Provided passage »

Start of Block

I pray that you discern what God truly wants you to do. God Bless.:highprayer:
 
Hi Gemma!

I am an Australian girl, discerning vocation at the moment… and I feel the same way that you do about giving my life to God- everything else (including boys) has faded into the background a bit 🙂

My advice to you would be to check out this site:
catholicozvocations.org.au/Home/Catholic-Life/Religious-Sister

and see which order speaks to the gifts God has given you, and which ones call you most strongly. Once you have scouted, then send an email or write to them. They are really great at answering questions and most offer discernment retreats or weekend visits so that you can really get a feel of the order and their charism.

I was just wondering if you would feel comfortable telling me what diocese you are a part of?
 
Foremost, respect the collar. Your priest are most likely to be right and he have seen many people with the same feeling. What you can do is to seek your inner soul by praying and don’t forget to listen to the answer. It is possible you will become a nun, if it is Gods choice for you. Let a few years go by and think about it, you are still young.
I agree with you that it is extremely important to “respect the collar.” However, I would like to point out that not every priest is actually trained in spiritual direction.

He could also be giving advice based on what he knows and sees.

I have to say, though, that I have had more priests push me toward marriage than anyone else. I think part of it is that we need to be open to God’s will, and that means not prematurely ruling anything out. I have been saying since I was 13 that I didn’t want to get married (in an earthly sense), and I’m now 26 and still singing the same tune. BUT I had to really take a good, hard look at marriage and seriously consider it for a while to come to the conclusion that it truly is not for me. And, that “close look” showed me a lot about marriage that I’d never seen before.

My advice would be to keep discerning and don’t close any doors just yet. Just try to be open to what God may be wanting you to do and focus on your relationship with Him before concerning yourself too much about what your priest did or did not say. I would also suggest praying to St. Kateri Tekakwitha. She dealt with A LOT of opposition when she said she did not want to marry. Her family even tried to trick her into marriage! She might be able to help you.

Good luck with everything! I will keep you in my prayers!
 
Very few priests understand religious life.

So the advice to visit a convent is right and good. Simply go to mass and do not discuss with the priest is also good just now.

A vocation is between you and God; talking to people too much is bad! And that often applies to talking on an open forum like this. You will be bombarded with views from folk you will never meet…
To justify what…
Sometimes we rely too much in seeking approval from others.
 
Priests are people too, in every respect. It’s okay to get a second opinion. Respect the collar, yes, but maybe check with another collar too.

If you’re a new convert, and you’re young, and you’re alone in your family, then you’re going to need some time to discern your vocation, whatever it is. This priest can’t just “ba-boom, you’re called to married life” any more than you can “ba-boom, i’m called to religious life”. It doesn’t work like that.

It takes time, and discernment. I was in your shoes (except from a then-nominal Catholic family, very opposed to my becoming a nun) about fifteen years ago. Young, enthused, zealous, nothing important to me but God. That’s a good start for anyone, whatever their vocation. Now, as a wife and mother, shouldn’t I still be zealous and enthused, and most concerned about those things that lead me to God and are my responsibilities given by Him in my vocation? Some people never feel an interest in marriage until they meet “the one.” Some are totally boy crazy and then become great nuns. Go figure - but it takes discernment.

End of Block

Work instructions »
a: Do these statements agree with the vocation discussion? (i) One poster has had more priests push toward marriage than anyone else. (ii) One poster holds that every priest is trained in spiritual direction. (iii) One poster suggests letting a few months go by before deciding. Answer yes or no for each, quoting the deciding words.
b: Which lines of the records hold the string "Parepare"? Pull each one out.
The records have no connection to the vocation discussion.

Exercise material »

Start of Block

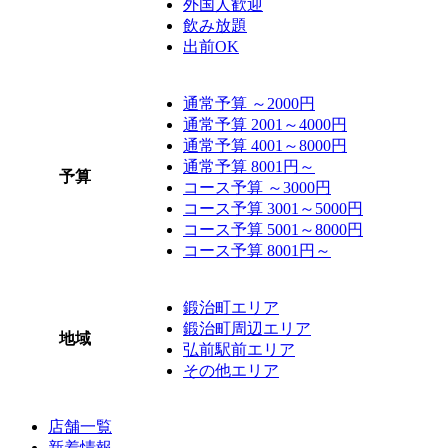
外国人歓迎
飲み放題
出前OK
通常予算 ～2000円
通常予算 2001～4000円
通常予算 4001～8000円
通常予算 8001円～
予算
コース予算 ～3000円
コース予算 3001～5000円
コース予算 5001～8000円
コース予算 8001円～
鍛治町エリア
鍛治町周辺エリア
地域
弘前駅前エリア
その他エリア
店舗一覧
新着情報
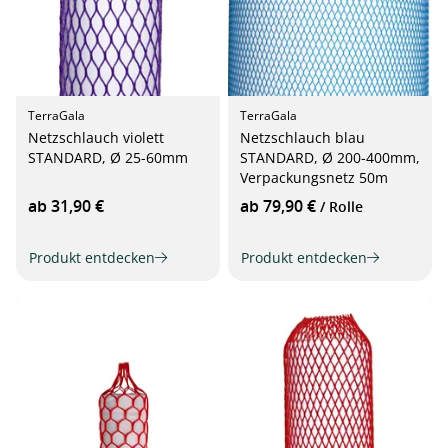
TerraGala
TerraGala
Netzschlauch violett
Netzschlauch blau
STANDARD, Ø 25-60mm
STANDARD, Ø 200-400mm,
Verpackungsnetz 50m
ab 31,90 €
ab 79,90 €
/ Rolle
Produkt entdecken
Produkt entdecken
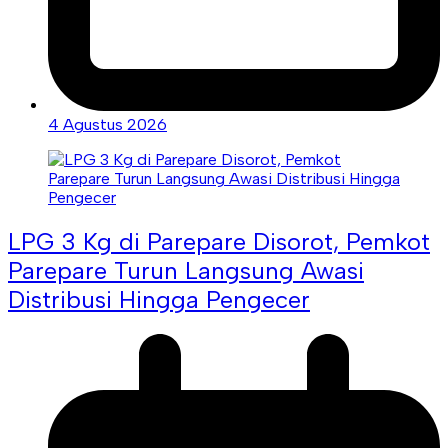
4 Agustus 2026
LPG 3 Kg di Parepare Disorot, Pemkot
Parepare Turun Langsung Awasi
Distribusi Hingga Pengecer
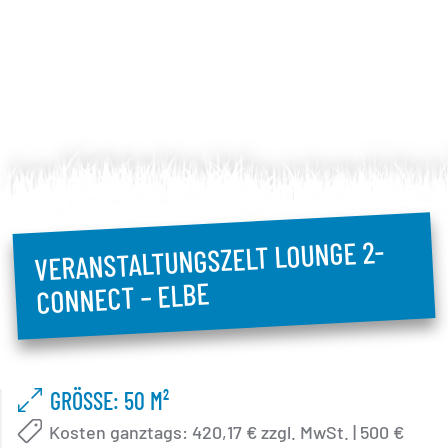
VERANSTALTUNGSZELT LOUNGE 2-
CONNECT – ELBE
GRÖSSE: 50 M²
Kosten ganztags: 420,17 € zzgl. MwSt. | 500 €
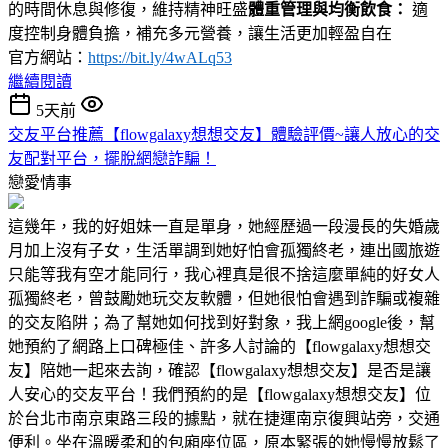
的時間休息與修復，維持精神旺盛
體重管理與均衡飲食：
適
度控制身體負擔，補充多元營養，讓生活更加輕盈自在
官方網站：
https://bit.ly/4wALq53
繼續閱讀
5天前
交友平台推薦【flowgalaxy想想交友】體驗評價~讓人放心的交
友配對平台，擺脫網戀詐騙！
戀愛情事
這幾年，我的好姐妹一直是單身，她經歷過一段漫長的失婚歲
月加上沒有子女，生活單調到她好怕會孤獨終老，連出國旅遊
只能等我有空才能同行，我心裡真是很不捨這麼單純的好女人
孤獨終老，曾鼓勵她玩交友軟體，但她很怕會遇到詐騙或複雜
的交友陷阱；為了幫她如何找到好對象，我上網google後，幫
她預約了網路上口碑極佳、許多人討論的【flowgalaxy想想交
友】陪她一起來去詢，確認【flowgalaxy想想交友】是否是讓
人安心的交友平台！我們預約的是【flowgalaxy想想交友】位
於台北市南京東路三段的據點，就在捷運南京復興站旁，交通
便利。坐在溫暖柔和的包廂座位區，原本緊張的她慢慢放鬆了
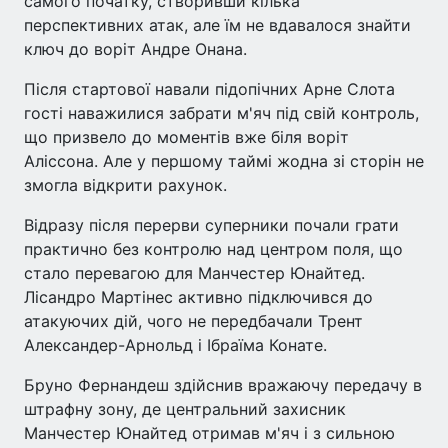
самого початку, створивши кілька
перспективних атак, але їм не вдавалося знайти
ключ до воріт Андре Онана.
Після стартової навали підопічних Арне Слота
гості наважилися забрати м'яч під свій контроль,
що призвело до моментів вже біля воріт
Аліссона. Але у першому таймі жодна зі сторін не
змогла відкрити рахунок.
Відразу після перерви суперники почали грати
практично без контролю над центром поля, що
стало перевагою для Манчестер Юнайтед.
Лісандро Мартінес активно підключився до
атакуючих дій, чого не передбачали Трент
Александер-Арнольд і Ібраїма Конате.
Бруно Фернандеш здійснив вражаючу передачу в
штрафну зону, де центральний захисник
Манчестер Юнайтед отримав м'яч і з сильною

End of Block

Answers for the tasks »
a:
(i) Yes: "I have had more priests push me toward marriage than anyone else."
(ii) No: "not every priest is actually trained in spiritual direction."
(iii) No: "Let a few years go by and think about it"

b:
LPG 3 Kg di Parepare Disorot, Pemkot
Parepare Turun Langsung Awasi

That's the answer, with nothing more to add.